Comparing Atoms, Elements, Molecules and Compounds

Comparing Atoms, Elements, Molecules and Compounds

 "The assignment was to use the base 10 blocks to create a model of each of the 4 elusive words:  Atoms, Elements, Molecules and Compounds."


 As a science teacher I love teaching new concepts.  I love hands-on investigations and science lab days.  However, one day in these first 9 weeks (yes already), I was faced with a challenge that every educator has to deal with at some point:  reteaching a concept after a massive test failure! I was dreading it!  How was I going to reteach a concept that is so abstract?  A concept that 85% of my students did not get?  A concept that most students struggle with every year! So I reached into the depths of my brain and into the back of my lab supply cabinet to see what I could find.  Out comes my Wipebook Flipchart and my base 10 blocks.  I have used them before to teach chemistry concepts, but due to COVID they have patiently been waiting to be called to duty.An idea had hatched, so then it just needed to develop.

::::

__Task set__:
A - Translate the sentence "I love hands-on investigations and science lab days." from the teaching post on atoms, elements, molecules and compounds into Spanish.
B - From the teaching post on atoms, elements, molecules and compounds, return the passage from "As a science" up to and including "needed to develop.".

__Collected data__:
::::

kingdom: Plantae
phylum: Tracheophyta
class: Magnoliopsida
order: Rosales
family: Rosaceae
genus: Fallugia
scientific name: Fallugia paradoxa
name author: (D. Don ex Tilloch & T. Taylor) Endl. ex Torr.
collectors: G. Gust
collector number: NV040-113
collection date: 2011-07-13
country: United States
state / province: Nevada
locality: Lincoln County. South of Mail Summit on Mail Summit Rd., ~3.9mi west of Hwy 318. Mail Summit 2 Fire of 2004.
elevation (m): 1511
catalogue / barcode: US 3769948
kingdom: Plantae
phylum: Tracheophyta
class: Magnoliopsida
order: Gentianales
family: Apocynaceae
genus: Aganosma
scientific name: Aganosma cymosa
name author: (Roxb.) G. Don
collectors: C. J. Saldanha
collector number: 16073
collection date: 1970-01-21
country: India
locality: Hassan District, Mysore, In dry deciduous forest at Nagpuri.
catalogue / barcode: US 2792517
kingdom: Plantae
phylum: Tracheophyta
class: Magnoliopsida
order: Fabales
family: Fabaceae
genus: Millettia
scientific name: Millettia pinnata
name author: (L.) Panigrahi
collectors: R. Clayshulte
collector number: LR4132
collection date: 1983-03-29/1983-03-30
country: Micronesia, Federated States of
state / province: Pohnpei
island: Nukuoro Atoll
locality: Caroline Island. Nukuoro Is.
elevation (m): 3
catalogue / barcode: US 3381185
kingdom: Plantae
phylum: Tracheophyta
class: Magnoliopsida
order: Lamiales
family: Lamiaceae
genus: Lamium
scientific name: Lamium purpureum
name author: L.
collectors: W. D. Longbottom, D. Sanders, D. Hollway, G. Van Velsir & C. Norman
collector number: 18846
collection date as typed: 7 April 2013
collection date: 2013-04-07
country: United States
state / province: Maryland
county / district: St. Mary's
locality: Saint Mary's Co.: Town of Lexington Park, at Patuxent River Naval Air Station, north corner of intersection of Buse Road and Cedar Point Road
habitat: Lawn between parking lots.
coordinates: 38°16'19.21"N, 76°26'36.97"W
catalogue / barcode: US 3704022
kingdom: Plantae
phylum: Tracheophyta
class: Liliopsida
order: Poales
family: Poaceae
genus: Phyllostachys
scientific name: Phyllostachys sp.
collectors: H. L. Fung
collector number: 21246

::::

__Answers by task__:
A - Me encantan las investigaciones prácticas y los días de laboratorio de ciencias.

B -
As a science teacher I love teaching new concepts.  I love hands-on investigations and science lab days.  However, one day in these first 9 weeks (yes already), I was faced with a challenge that every educator has to deal with at some point:  reteaching a concept after a massive test failure! I was dreading it!  How was I going to reteach a concept that is so abstract?  A concept that 85% of my students did not get?  A concept that most students struggle with every year! So I reached into the depths of my brain and into the back of my lab supply cabinet to see what I could find.  Out comes my Wipebook Flipchart and my base 10 blocks.  I have used them before to teach chemistry concepts, but due to COVID they have patiently been waiting to be called to duty.An idea had hatched, so then it just needed to develop.